There are many ways to die.

However, the fact that a ten year old knew this, and even had come to terms with it, was unusual. It was the general thought that children were frightened of death; the inevitable end. Such a young teenager aware and welcomed of the fact of dying was therefore assumed strange.

Then again, the Winchesters weren't usual people.

When all a ten year old boy had in life was his brother, father and car, it was no wonder the child had lots of time to think. When all a ten year old boy did with his free time was come close to death, it was no wonder that the child welcomed the end.

It wasn't just the way he welcomed it. It was the way he knew about it, thought about it, and even planned it.

The young boy often was alone in motel rooms, watching over his brother, just a simple four years younger than the first child. A ten year old left to watch over a six year old was also unusual, but it didn't occur to either the children or the adult responsible for them to change it.

It was just their life. As were the constant death threats.

When either child came close to the end, he was encased in love and pleaded to pull through. And, in each case, he did. Both children, by the age of ten and six, were aware of their roles in life: disposable.

They were hunters. That was all.

They could die the next day while trying to save more lives than lost. They could be killed so easily, with just one swipe of a lethal weapon. The cause didn't even have to be supernatural. A naturally infected cut would kill just fine.

Was it any wonder that the child welcomed death?

No, it wasn't. In fact, the young boy never stopped welcoming death. From the moment he learnt about his mother's own, and how it was partly his fault - because it was partly everyone's - he stopped caring about life.

He had his reasons to carry on living. Suicide never crossed the boy's mind.

He had his brother to watch over and his father to keep with him, who would so often drift off, drunk and loud until he passed out on the sofa, weeping for his lost wife and their doomed boys.

The ten year old would wait until the adult slept and then take charge.

He would drape a thin blanket over the sleeping form, make sure he would recover by morning, and then crawl into bed with his little brother, keeping the younger boy warm during the cold winter months, where their father never thought to buy them warmer clothes.

And the boys never complained.

They had learnt so young that there were worse things in life, worse things to live for, worse things to die for.

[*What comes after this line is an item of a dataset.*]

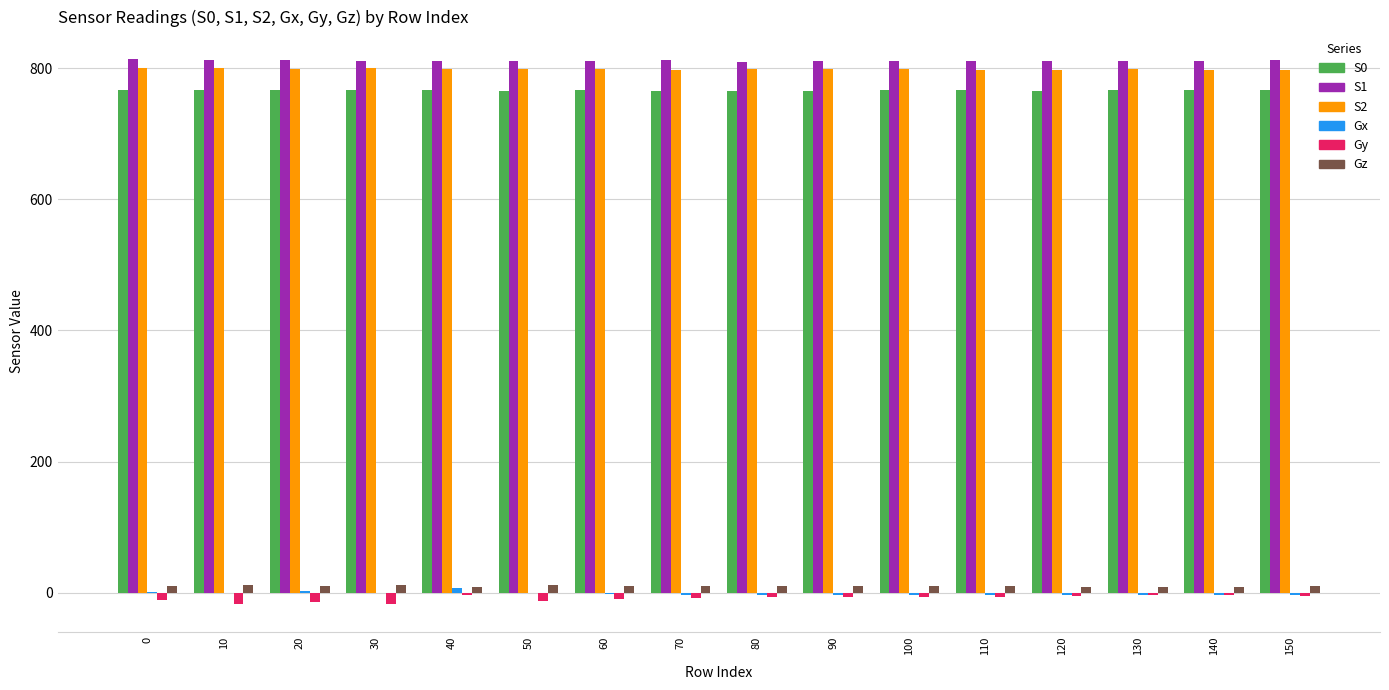

The value of S2 at 150 is 797.0. True or false?

True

So, in the end, it was no surprise that the ten year old, small for his age, welcomed death.

Only for himself, of course. His brother must survive.

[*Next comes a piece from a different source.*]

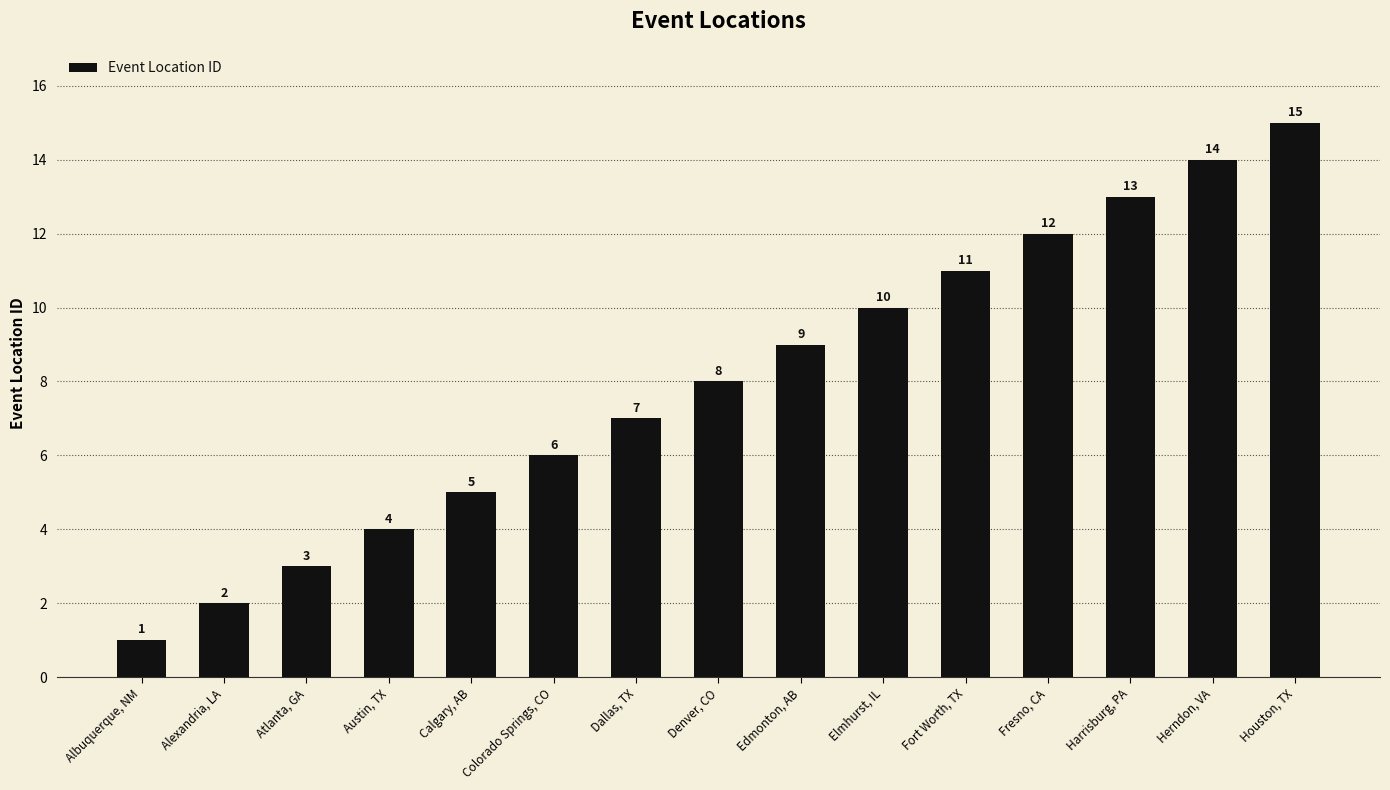

Reading right to left, extract all data points from this chart.

Houston, TX=15	Herndon, VA=14	Harrisburg, PA=13	Fresno, CA=12	Fort Worth, TX=11	Elmhurst, IL=10	Edmonton, AB=9	Denver, CO=8	Dallas, TX=7	Colorado Springs, CO=6	Calgary, AB=5	Austin, TX=4	Atlanta, GA=3	Alexandria, LA=2	Albuquerque, NM=1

The child would think through the methods of dying in his mind at night, lying next to his little brother. He knew about infections, poisons and wounds. He knew about the ferociousness of the creatures that prowl, the ones they hunted.

He never thought about the worse way to die.

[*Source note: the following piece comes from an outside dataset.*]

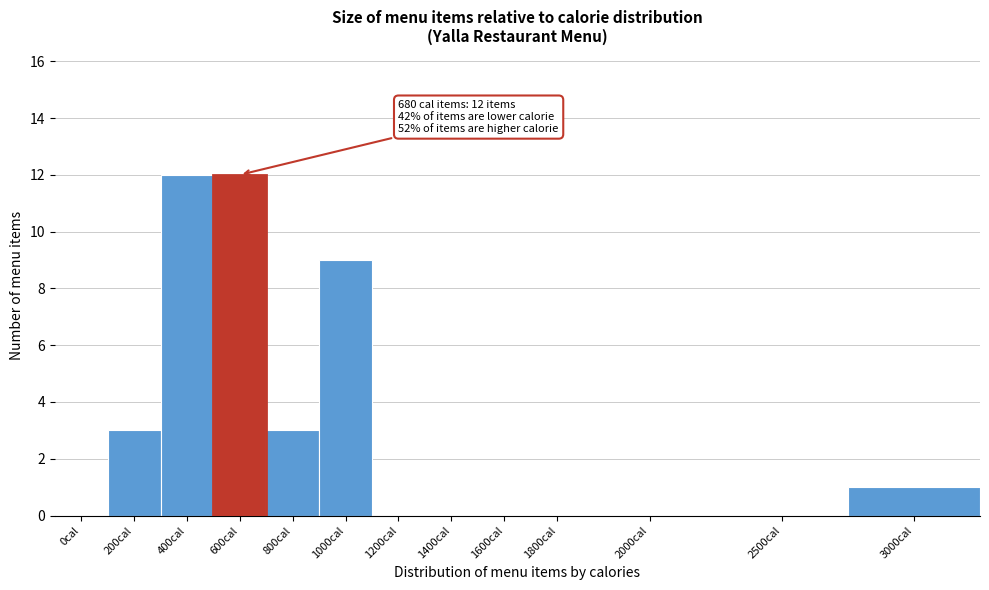

Reading left to right, transcribe all the data shown in this chart.

0cal=0	200cal=3	400cal=12	600cal=12	800cal=3	1000cal=9	1200cal=0	1400cal=0	1600cal=0	1800cal=0	2000cal=0	2500cal=0	3000cal=1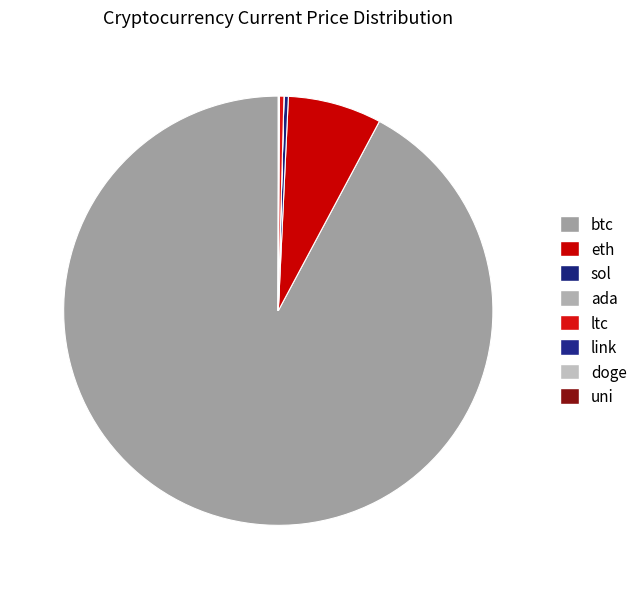

What is the majority slice?

btc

It was only years and years later, when his father was already gone and the spark of life that had been extinguished when he was ten years old had just fluttered back into life. When he had started working with his little brother again, the one he would die for.

And that was the worst way to die.

Not his death, but his brother's. The worst way to die was to kneel in the mud; it was to clutch his brother's limp body in his arms, knowing he was already lost. It was to cry into his little brother's hair, fresh from the rain.

There are many ways to die.

And, as Dean Winchester knelt there in the mud and the rain, clutching Sam's broken body to him, he realised he had been wrong when he was ten years old. No, the worse way to die wasn't to die.

The worst way to die was when his body ignored it and carried on living.